Greetings! On the plate for this post are index funds and why they’re my personal preference over mutual funds any day of the week. I will explain what an index fund is, why I prefer them over mutual funds, and show where mutual funds lack.
If you ever had a financial person or place of employment push mutual funds on you as an investment for your retirement plan, then I wrote this post for you because we’re going to talk about something better, and why they’re better.
Please note that I’m not a financial advisor, and when it does come to index funds vs. mutual funds, a Certified Financial Planner who knows your situation precisely will have a more perfect answer for you and your investment objectives.
What is an index fund
First off, what’s an index fund? According to Investopedia, an index fund is a type of mutual fund or exchange-traded fund (ETF) with a portfolio constructed to match or track the components of a financial market index.
In plain English, an index fund contains stocks that are part of an index, such as the S&P 500, so that if you own the index fund, you own every single stock of that index.
Investors can buy index funds as a way to limit their risk over picking individual stocks. While individual stocks can shift rapidly up or down, index funds move with the entire market. Therefore, they generally have less gain and less loss over short periods of time or less volatility.
Brokerage firms list index funds that you can buy, should you be interested. I use Charles Schwab Bank for my brokerage account, and if you use my Charles Schwab Bank link to sign up, you could get up to a free $500 added to your account based on how much you deposit on your first deposit.
Why invest in index funds
We don’t hear much about index funds in commonplace. We often hear about mutual funds, which I’ll get into shortly. Index funds are superior to the vast majority of mutual funds for three primary reasons:
- They are low cost: Index funds don’t come with high management fees like mutual funds. Many index funds take less than 0.1% per year in fees.

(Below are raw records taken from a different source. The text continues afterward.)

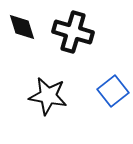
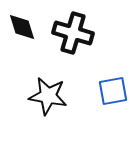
black cross: moved 1 px down
blue square: rotated 28 degrees clockwise
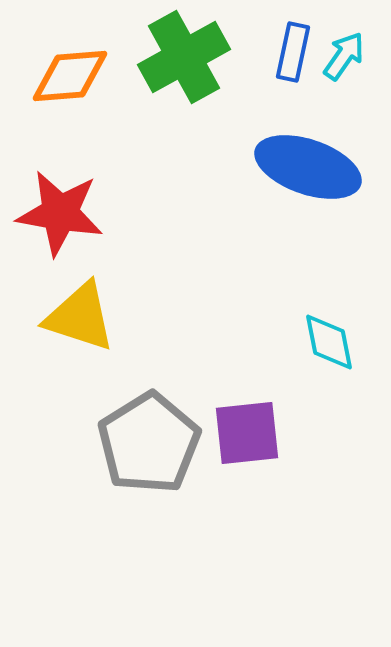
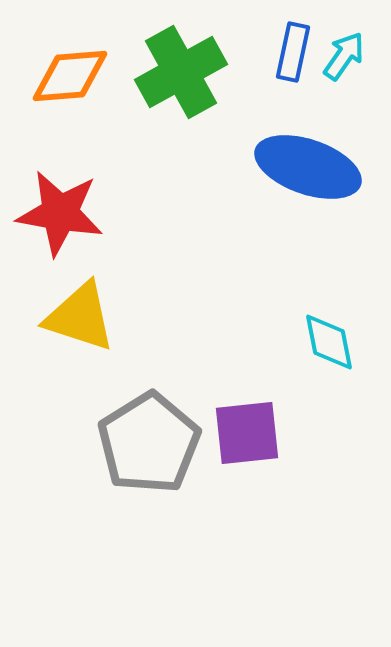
green cross: moved 3 px left, 15 px down
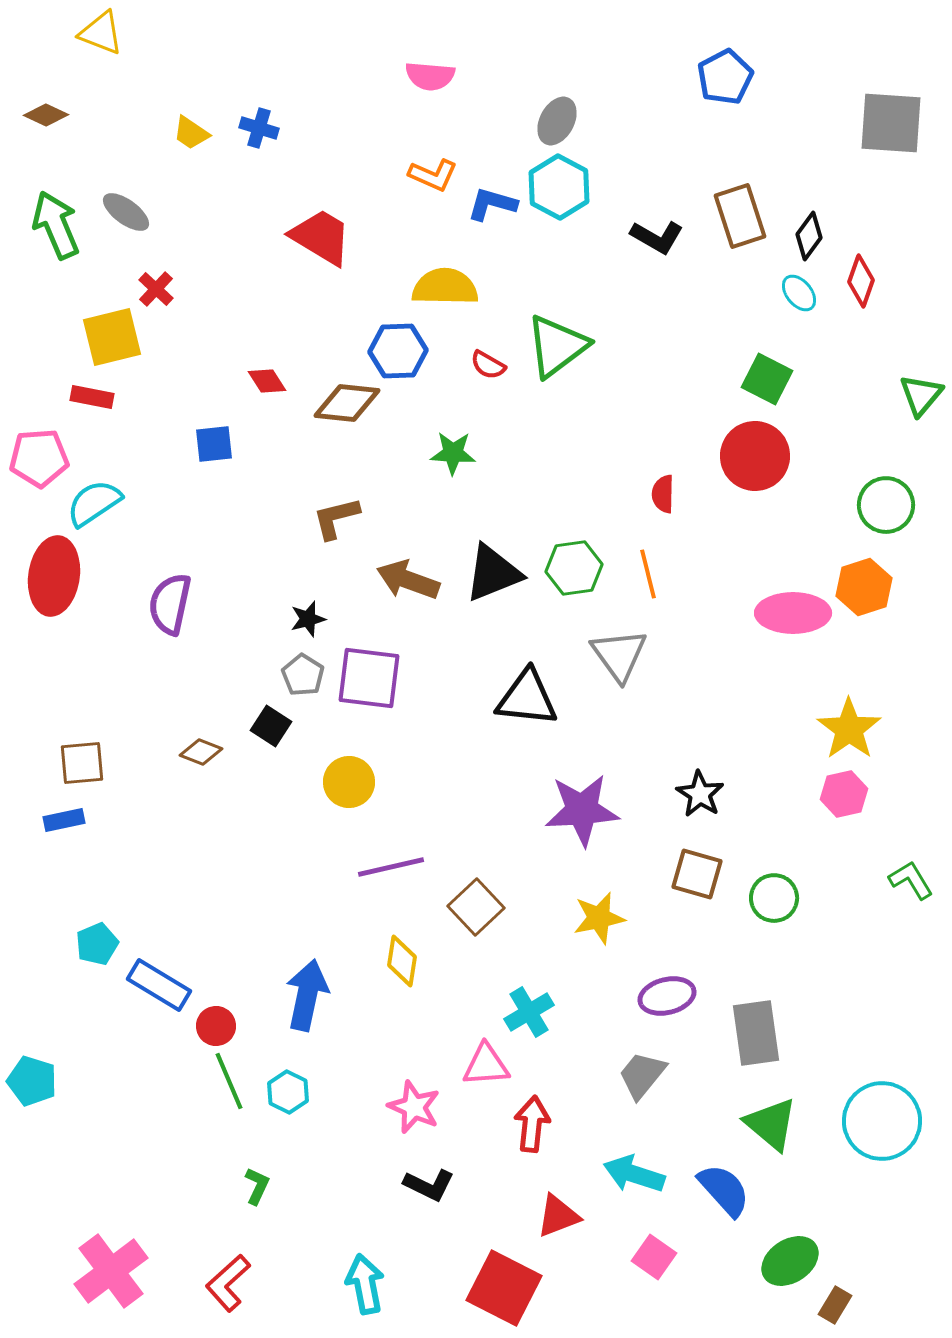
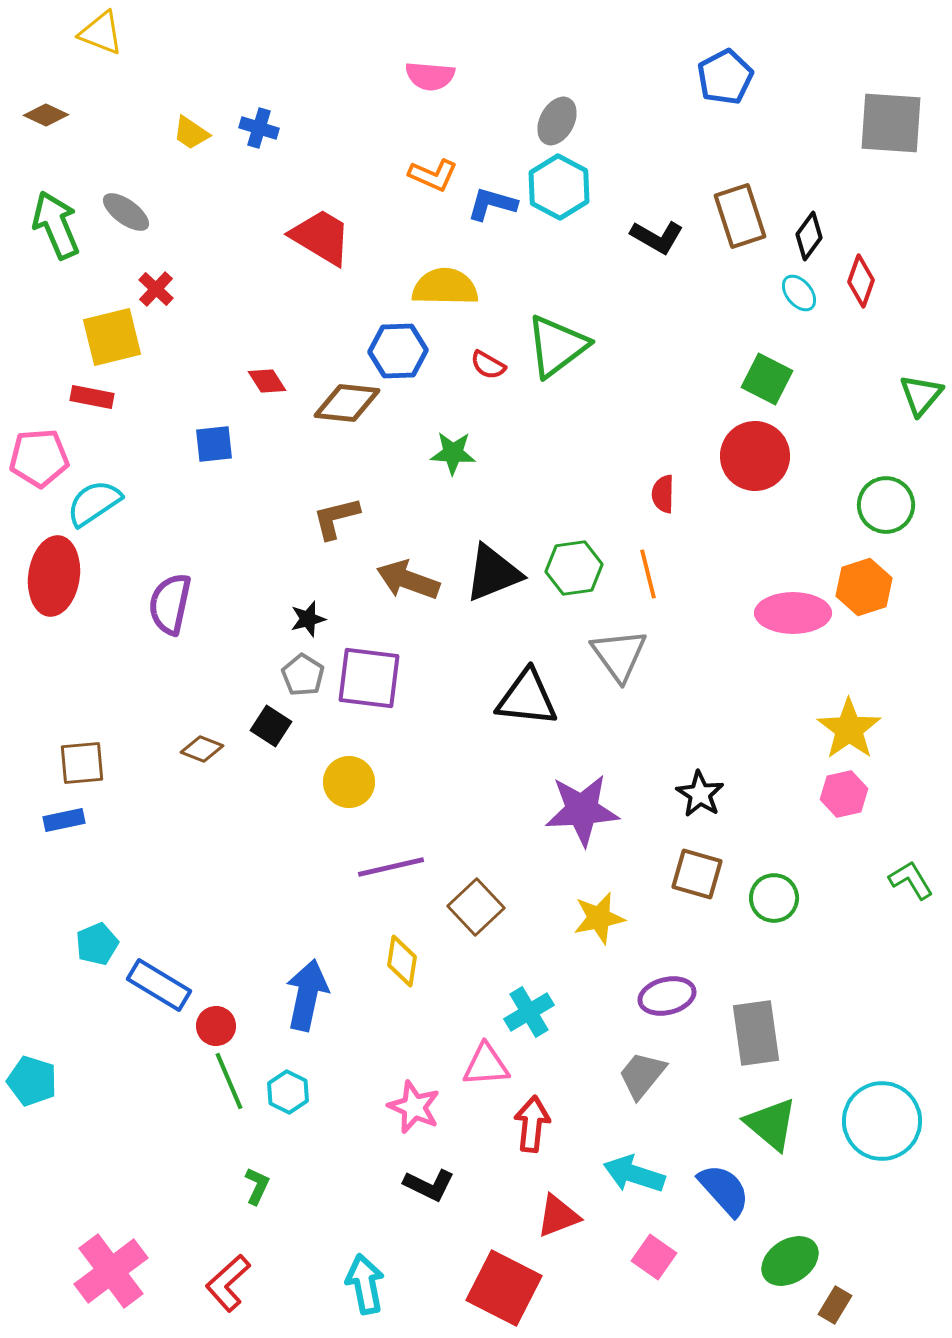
brown diamond at (201, 752): moved 1 px right, 3 px up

- Steady: Index funds follow the general trend of the index they follow. For example, the S&P 500 generally trends upwards at 9.8% per year when you take the average over several decades. An S&P 500 Index fund would do similar.
- They’re Reliable: Despite Morningstar Ratings and money managers touting mutual funds, the vast majority of mutual funds do not consistently beat the market, but with an index fund, you are meeting the market, which is an efficient way to invest.
Mutual funds vs. Index funds
Let's go over some key differences of index and mutual funds. Mutual funds are actively managed, meaning a portfolio manager actively trades shares to attempt to bring in the most money. Index funds are passively managed and follow one of the many stock indexes, such as the S&P 500 or the Dow Jones industrial average.
If you have a 401(k) at work, you’ve probably heard of mutual funds, and they’ve probably been sold to you hard. If you have a financial advisor, you may also have been sold mutual funds. Why? What’s the big deal with mutual funds?
According to Tony Robbins, author of the incredible book Money Master the Game: 7 Simple Steps to Financial Freedom, mutual funds are all about marketing. When mutual funds gain money, the managers and companies make money.
With index funds, the investor is banking almost everything, so why should the firms talk about them? What gives them motivation when there’s no money in it for them?
Why else don’t I like mutual funds. Another fun fact from Tony Robbins from his book is that 96% of all mutual funds FAIL to beat the S&P 500 over the long term. So why invest your money in them?
Here’s another way of looking at it. If I asked you to give me your money, and I would invest it how I see fit, and if I messed up, you would lose your money, and I would lose nothing at all, how would you feel about that? That’s essentially what a mutual fund is.
The fund manager takes no financial risk if they lose your money, and you still pay fees in the form of expense ratios and more, to be a part of the professionally managed fund.
Why index funds are a better solution
Index funds are a better solution. As said earlier, they are low-cost, and they follow specific indexes, allowing your money to grow with an entire segment of the market.
Let’s look at a graph of the S&P 500 over 40 years and see how much your money could potentially grow in an S&P 500 index fund over the course of your adult life.
On May 23rd, 1980, the S&P 500 was valued at $110.62. Today it’s valued at $2,970.70. Assume if you will that there’s an index fund that followed the S&P 500 precisely for 40 years. You would have over 25 times your money 40 years later. That’s crazy!
Growth over time
Let’s assume you can invest $500 per month into an S&P 500 index fund for 5 years, 10 years, 20 years, and 30 years. How much would you have? Let’s check that out just below. Assume an average growth of 9% per year, which follows an average historical progression.
I chose $500 per month for a reason. You can currently invest $6,000 per year ($500 per month if you average) into a Roth IRA. Roth IRAs use after-tax dollars, and you do not pay taxes on your earnings if you withdraw your money after you are 59 ½ or if you meet other qualifying conditions.
That means your $6,000 annual investment at a potential 9% growth per year, averaged, could definitely give you a nest egg for retirement.
Wrapping it up
I have always been a big proponent for index funds. They’re simply better in almost every way you look at them. If you’re in the market to invest in mutual funds and ETFs, consider looking into index funds. Your financial advisor or brokerage firm can answer any questions you may have.